Online Learning and Optimization from Continuous to Discrete Time

Tuesday, April 5, 2016 - 11:00am to Wednesday, April 6, 2016 - 10:55am

Event Calendar Category

Other LIDS Events

Speaker Name

Walid Krichene

Affiliation

University of California, Berkeley

Building and Room Number

32-D677

Abstract

Many discrete algorithms for convex optimization and online learning can be interpreted as a discretization of a continuous-time process. Perhaps the simplest and oldest example is gradient descent, which is the discretization of the ODE $\dot X = -\nabla f(X)$. Studying the continuous-time process offers many advantages: the analysis is often simple and elegant, it provides insights into the discrete process, and can help streamline the design of new algorithms (by performing the design in the continuous domain then discretizing).

In this talk, I will present two such examples: In the first, I will show how some (stochastic) online learning algorithms can be obtained by discretizing an ODE on the simplex, known as the replicator dynamics. I will review properties of the ODE, then give sufficient conditions for convergence of the discrete process, by relating it to the solution trajectories of the ODE. In the second example, I will show how we can design a family of ODEs for accelerated first-order optimization of smooth convex functions. The continuous-time design relies on an "inverse" Lyapunov argument: we start from an energy function which encodes the constraints of the problem and the desired convergence rate, then design dynamics tailored to that energy function. Then, by carefully discretizing the ODE, we obtain a family of accelerated algorithms with optimal rate of convergence.

Biography

Walid Krichene received his Bachelor's degree in 2008, and his Master's degree in Applied Mathematics in 2010, both from the Ecole des Mines Paristech, France.

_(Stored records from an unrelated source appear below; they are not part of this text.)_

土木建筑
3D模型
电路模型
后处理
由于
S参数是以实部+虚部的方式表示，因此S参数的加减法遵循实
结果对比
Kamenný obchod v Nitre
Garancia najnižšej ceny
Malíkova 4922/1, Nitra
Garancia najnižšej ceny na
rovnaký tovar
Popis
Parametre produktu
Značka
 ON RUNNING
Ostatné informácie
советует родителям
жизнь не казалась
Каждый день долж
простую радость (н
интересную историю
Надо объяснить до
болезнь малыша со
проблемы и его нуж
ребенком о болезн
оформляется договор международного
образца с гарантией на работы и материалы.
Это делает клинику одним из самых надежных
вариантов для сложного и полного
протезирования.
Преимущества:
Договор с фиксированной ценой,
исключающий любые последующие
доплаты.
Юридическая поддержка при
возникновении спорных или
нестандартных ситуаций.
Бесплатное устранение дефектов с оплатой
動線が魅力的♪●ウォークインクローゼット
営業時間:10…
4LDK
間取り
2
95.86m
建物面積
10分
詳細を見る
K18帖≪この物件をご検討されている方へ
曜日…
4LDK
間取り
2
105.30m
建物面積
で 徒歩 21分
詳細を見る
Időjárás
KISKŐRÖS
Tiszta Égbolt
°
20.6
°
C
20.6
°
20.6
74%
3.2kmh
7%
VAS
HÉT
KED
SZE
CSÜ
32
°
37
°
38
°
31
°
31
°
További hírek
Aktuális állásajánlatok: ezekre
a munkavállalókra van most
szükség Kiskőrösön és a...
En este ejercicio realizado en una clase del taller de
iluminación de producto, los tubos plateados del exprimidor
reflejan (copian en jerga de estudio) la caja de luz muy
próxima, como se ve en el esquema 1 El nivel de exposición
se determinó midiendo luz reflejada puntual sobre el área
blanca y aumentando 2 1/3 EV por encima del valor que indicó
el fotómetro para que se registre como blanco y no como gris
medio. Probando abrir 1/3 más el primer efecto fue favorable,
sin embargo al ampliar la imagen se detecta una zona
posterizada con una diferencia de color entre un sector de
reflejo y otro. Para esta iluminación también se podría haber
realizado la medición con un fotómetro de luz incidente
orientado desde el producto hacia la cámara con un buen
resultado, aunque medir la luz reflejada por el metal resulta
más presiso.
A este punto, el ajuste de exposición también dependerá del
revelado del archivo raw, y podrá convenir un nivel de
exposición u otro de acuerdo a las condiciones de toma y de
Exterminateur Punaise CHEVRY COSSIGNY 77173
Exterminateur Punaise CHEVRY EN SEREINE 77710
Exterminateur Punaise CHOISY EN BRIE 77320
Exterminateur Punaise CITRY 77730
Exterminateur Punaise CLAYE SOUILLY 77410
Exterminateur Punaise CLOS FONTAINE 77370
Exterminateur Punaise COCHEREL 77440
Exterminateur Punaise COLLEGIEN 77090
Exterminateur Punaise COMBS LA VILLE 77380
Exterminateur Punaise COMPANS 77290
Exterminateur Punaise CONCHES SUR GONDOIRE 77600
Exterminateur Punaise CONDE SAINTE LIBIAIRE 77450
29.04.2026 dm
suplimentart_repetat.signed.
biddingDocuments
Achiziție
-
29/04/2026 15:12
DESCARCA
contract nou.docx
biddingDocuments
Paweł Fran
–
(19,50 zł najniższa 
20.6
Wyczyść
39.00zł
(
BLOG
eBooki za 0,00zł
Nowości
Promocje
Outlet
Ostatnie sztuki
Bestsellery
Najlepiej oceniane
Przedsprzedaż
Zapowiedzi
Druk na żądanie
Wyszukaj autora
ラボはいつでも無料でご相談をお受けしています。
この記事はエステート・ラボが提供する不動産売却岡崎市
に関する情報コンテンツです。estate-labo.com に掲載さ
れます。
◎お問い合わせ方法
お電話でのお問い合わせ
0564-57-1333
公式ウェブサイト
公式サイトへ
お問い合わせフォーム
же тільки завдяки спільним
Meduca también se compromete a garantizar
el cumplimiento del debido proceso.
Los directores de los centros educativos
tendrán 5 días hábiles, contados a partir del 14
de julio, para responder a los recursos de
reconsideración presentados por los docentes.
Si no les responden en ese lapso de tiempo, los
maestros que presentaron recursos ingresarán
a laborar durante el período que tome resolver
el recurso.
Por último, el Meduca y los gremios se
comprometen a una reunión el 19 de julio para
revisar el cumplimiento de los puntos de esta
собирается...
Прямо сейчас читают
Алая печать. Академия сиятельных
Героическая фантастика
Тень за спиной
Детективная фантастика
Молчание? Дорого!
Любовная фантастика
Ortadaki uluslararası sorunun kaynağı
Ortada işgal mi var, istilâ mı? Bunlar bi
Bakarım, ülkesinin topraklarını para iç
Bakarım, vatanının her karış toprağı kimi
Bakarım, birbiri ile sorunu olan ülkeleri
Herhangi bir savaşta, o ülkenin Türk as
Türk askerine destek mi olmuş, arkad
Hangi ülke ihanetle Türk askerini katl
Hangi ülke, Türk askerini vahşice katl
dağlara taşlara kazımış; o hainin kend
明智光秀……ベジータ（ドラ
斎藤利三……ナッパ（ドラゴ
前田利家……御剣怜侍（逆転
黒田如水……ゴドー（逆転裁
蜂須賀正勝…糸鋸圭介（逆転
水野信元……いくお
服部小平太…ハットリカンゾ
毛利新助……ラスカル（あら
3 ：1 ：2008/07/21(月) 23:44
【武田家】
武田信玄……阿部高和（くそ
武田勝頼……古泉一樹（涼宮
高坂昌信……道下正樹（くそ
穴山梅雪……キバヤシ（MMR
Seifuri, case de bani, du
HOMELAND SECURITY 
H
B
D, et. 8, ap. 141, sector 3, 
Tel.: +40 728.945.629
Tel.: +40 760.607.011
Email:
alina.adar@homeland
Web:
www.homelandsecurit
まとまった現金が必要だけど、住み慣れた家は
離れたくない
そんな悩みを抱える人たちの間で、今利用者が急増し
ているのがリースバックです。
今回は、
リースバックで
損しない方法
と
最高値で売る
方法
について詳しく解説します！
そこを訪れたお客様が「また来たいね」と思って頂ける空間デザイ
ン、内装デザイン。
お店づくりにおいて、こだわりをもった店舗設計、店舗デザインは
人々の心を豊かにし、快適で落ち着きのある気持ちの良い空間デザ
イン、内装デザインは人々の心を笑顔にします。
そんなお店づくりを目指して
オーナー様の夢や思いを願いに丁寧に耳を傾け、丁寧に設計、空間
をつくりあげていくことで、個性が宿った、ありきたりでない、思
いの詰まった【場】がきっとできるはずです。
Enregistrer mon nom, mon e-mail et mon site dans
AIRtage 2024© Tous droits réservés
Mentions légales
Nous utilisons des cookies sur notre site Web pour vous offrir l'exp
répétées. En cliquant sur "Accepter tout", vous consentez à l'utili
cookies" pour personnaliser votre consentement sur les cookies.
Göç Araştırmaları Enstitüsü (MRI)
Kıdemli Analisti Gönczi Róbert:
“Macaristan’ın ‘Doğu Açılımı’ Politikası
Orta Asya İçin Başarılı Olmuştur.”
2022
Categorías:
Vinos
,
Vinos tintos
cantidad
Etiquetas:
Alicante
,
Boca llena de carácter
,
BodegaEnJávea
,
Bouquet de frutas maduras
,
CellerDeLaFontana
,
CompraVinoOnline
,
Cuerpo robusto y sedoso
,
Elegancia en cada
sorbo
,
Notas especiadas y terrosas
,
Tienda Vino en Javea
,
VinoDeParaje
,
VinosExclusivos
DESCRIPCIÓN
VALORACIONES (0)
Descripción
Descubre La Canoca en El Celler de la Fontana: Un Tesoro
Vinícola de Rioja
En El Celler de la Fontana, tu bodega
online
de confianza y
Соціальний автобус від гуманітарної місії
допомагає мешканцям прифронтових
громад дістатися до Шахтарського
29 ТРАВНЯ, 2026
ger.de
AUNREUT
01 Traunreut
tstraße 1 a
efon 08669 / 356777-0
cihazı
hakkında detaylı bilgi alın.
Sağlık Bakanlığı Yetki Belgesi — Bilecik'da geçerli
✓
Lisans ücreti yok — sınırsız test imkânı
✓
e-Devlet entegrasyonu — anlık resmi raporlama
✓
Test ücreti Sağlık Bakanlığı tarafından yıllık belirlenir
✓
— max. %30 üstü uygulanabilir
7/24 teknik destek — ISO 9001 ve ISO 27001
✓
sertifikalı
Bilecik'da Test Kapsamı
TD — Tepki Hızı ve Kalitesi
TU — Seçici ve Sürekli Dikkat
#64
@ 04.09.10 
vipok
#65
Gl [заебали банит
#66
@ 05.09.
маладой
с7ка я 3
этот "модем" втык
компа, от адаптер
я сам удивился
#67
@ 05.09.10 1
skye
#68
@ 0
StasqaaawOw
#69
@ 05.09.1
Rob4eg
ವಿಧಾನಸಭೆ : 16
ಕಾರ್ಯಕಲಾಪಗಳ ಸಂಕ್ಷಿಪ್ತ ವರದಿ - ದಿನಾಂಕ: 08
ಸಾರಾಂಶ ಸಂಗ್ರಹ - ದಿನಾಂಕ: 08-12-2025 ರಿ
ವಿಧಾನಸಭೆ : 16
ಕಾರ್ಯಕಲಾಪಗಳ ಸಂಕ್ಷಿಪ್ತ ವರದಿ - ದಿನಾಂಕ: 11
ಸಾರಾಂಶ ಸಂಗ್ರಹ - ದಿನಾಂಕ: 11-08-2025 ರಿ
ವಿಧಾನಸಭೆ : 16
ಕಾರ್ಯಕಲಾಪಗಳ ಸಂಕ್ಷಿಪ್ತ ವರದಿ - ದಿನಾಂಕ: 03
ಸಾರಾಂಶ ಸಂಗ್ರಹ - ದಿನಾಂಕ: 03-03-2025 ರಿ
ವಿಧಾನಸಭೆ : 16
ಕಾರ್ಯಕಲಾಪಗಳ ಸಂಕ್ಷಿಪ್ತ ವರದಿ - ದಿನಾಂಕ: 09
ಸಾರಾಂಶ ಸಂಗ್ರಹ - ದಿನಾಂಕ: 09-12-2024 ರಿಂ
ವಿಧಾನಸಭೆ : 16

He is currently pursuing his Ph.D. in Electrical Engineering and Computer Sciences at the University of California, Berkeley, advised by Professor Alexandre Bayen. His research focuses on online learning and convex optimization, with applications to cyber-physical systems, in transportation in particular. His previous research includes collaboration with INRIA and the CDC department at Caltech, and a researcher position at Criteo labs where he worked on CTR prediction. Walid has received multiple awards including a Bronze medal at the Pan African Mathematics Olympiads, two Outstanding Graduate Student Instructor awards, and the Leon Chua Award from UC Berkeley EECS.